Now we can start using the model to generate answers! To explore the multimodal nature of Falcon-11B, we will need to upload an image in Python. For a test sample, let's upload this available standard image here. To load an image from a web URL, we can use the Pillow library and requests as shown below:
from Pillow import Image
import requests
url = "https://static.theprint.in/wp-content/uploads/2020/07/football.jpg"
img = Image.open(requests.get(url, stream=True).raw)
The request library downloads the image from the URL and the Pillow library can read the image from bytes to a standard image format. Now that we can have our test image, we can now generate a sample response from our model.
Let's set up a sample message template that the model is sensitive to.
instruction = "Write a long paragraph about this picture."
prompt = f"""User:\n{instruction} Falcon:"""
The notice template itself is self-explanatory and we need to follow it to get the best responses from the VLM. We pass the notice and the image to the Llamava image processor. It uses CLIP internally to create a combined embed of the image and message.
inputs = processor(
prompt,
images=img,
return_tensors="pt",
padding=True
).to('cuda:0')
The returned tensor embedding acts as input to the generative model. We pass the embeddings and the transformer-based Falcon-11B model generates a textual response based on the image and instructions originally provided.
We can generate the response using the following code:
output = model.generate(**inputs, max_new_tokens=256)
generated_captions = processor.decode(output(0), skip_special_tokens=True).strip()
There we have it! The generate_captions variable is a string containing the response generated by the model.
Results
We tested several images using the code above and the responses for some of them are summarized in this image below. We see that the Falcon-2 model has great image understanding and generates readable responses to show its understanding of the scenarios in the images. It can read text and also highlights global information as a whole. In summary, the model has excellent capabilities for visual tasks and can be used for image-based conversations.
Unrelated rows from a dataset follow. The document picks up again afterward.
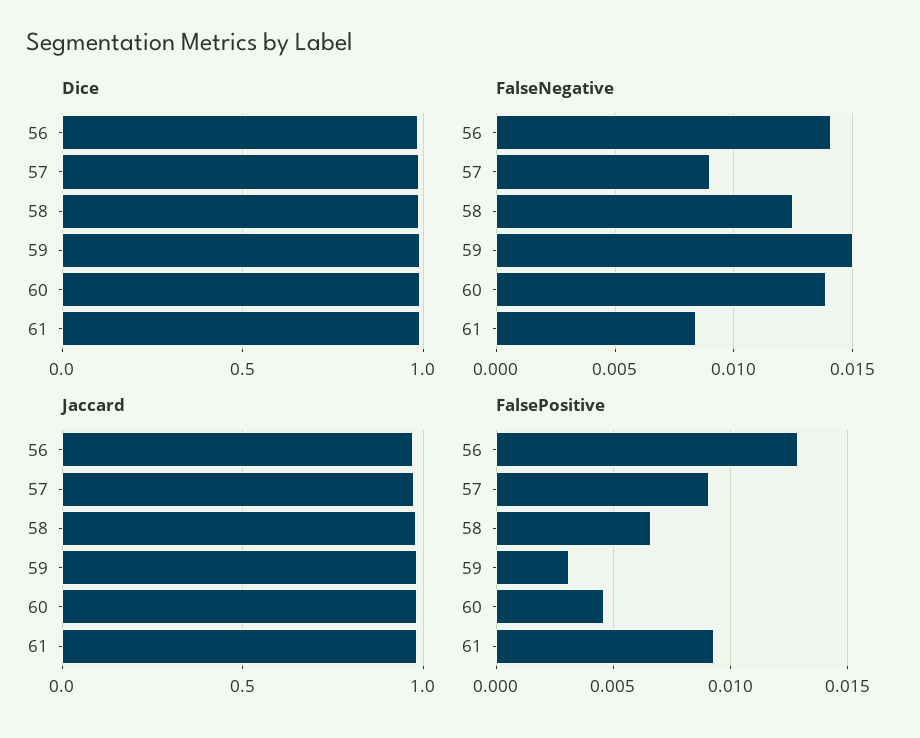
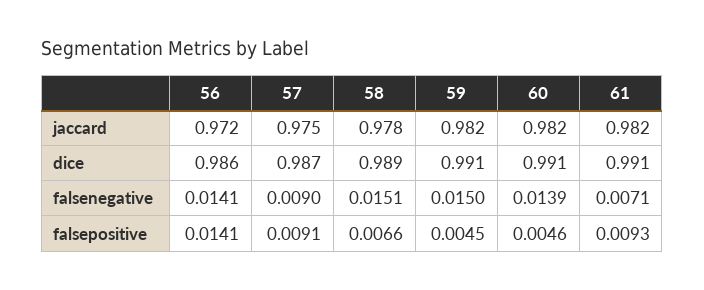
FalseNegative, 58: 0.0125 -> 0.0151
FalseNegative, 61: 0.0085 -> 0.0071
FalsePositive, 56: 0.013 -> 0.0141
FalsePositive, 59: 0.003 -> 0.0045

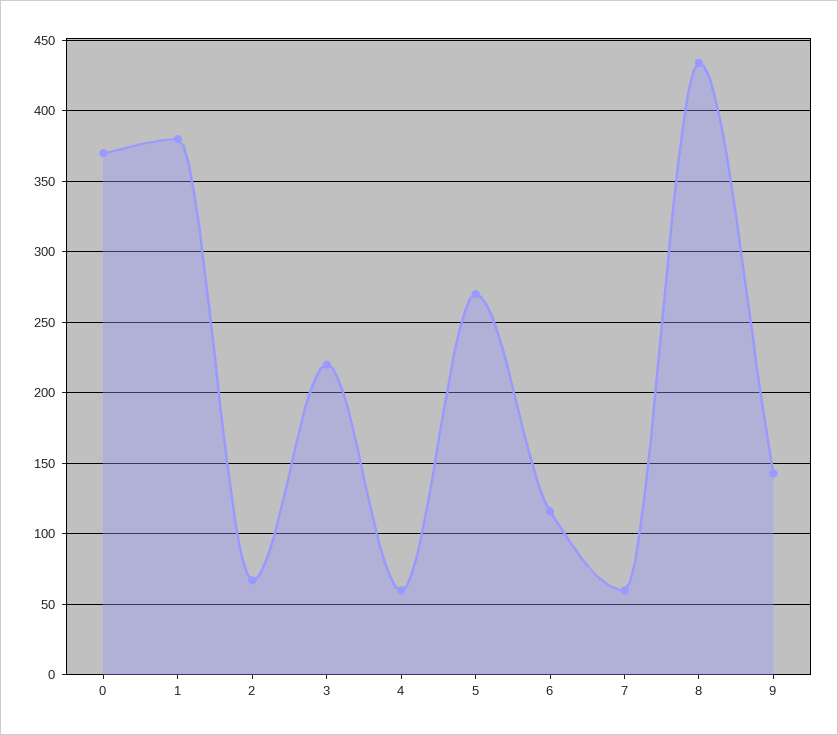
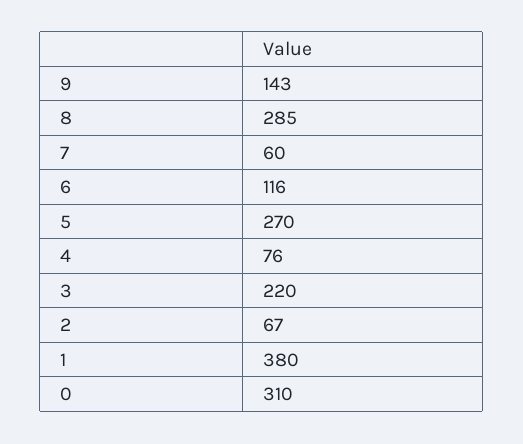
0: 370 -> 310
4: 60 -> 76
8: 435 -> 285

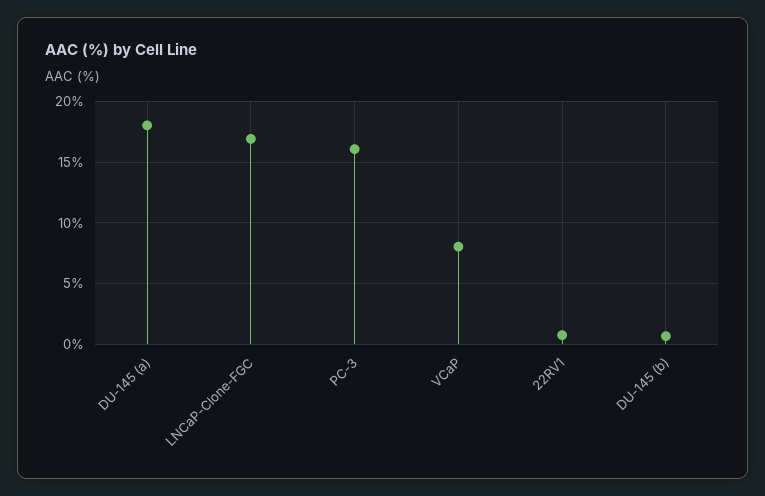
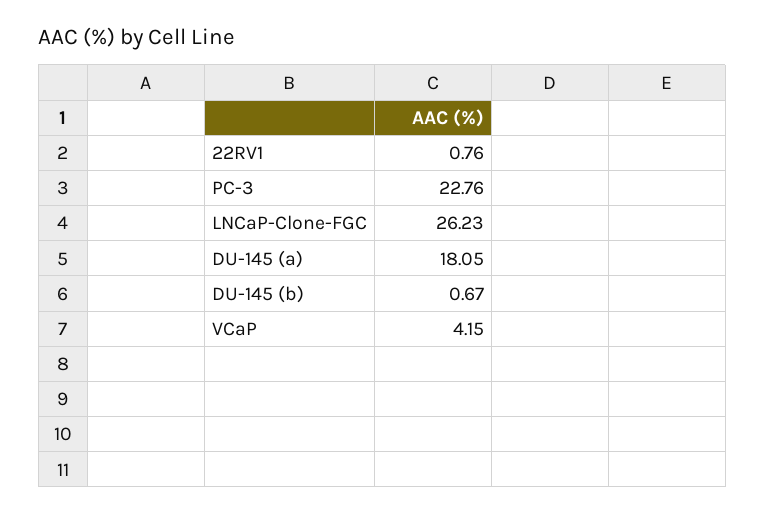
LNCaP-Clone-FGC: 17 -> 26.23
PC-3: 16 -> 22.76
VCaP: 8 -> 4.15

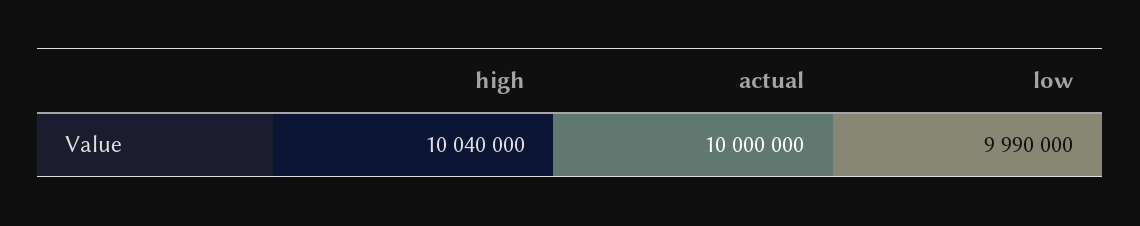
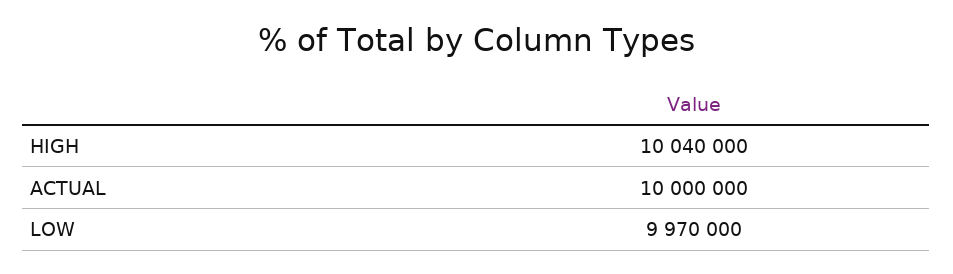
low: 9990000 -> 9970000

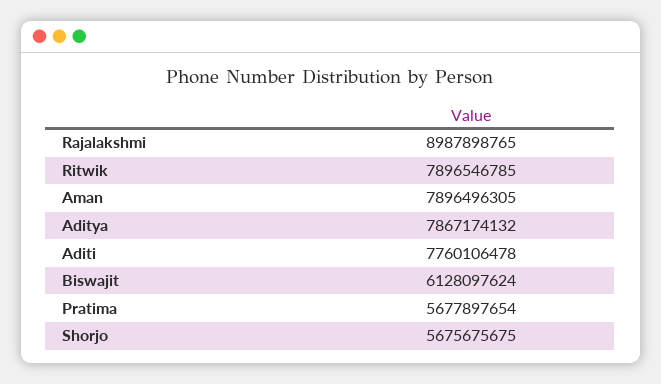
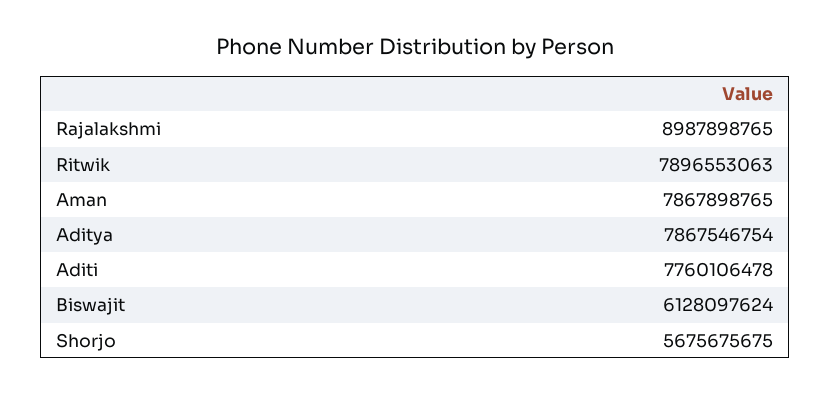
Ritwik: 7896546785 -> 7896553063
Aman: 7896496305 -> 7867898765
Aditya: 7867174132 -> 7867546754
Pratima: 5677897654 -> none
Author's image | Internet inference images. Sources: Cats image, card image, football image
License and Compliance
In addition to being open source, the models are released under the Apache2.0 license, making them available for open access. This allows modification and distribution of the model for personal and commercial uses. This means you can now use Falcon-2 models to power your LLM-based applications and open source models to provide multimodal capabilities to your users.
Ending
In general, the new Falcon-2 models show promising results. But that is not all! TII is already working on the next version to boost performance even further. They are looking to integrate Mixture of Experts (MoE) and other machine learning capabilities into their models to improve accuracy and intelligence. If Falcon-2 seems like an improvement, get ready for its next announcement.
Kanwal Mehreen Kanwal is a machine learning engineer and technical writer with a deep passion for data science and the intersection of ai with medicine. She is the co-author of the eBook “Maximize Productivity with ChatGPT.” As a Google Generation Scholar 2022 for APAC, she champions diversity and academic excellence. She is also recognized as a Teradata Diversity in tech Scholar, Mitacs Globalink Research Scholar, and Harvard WeCode Scholar. Kanwal is a passionate advocate for change and founded FEMCodes to empower women in STEM fields.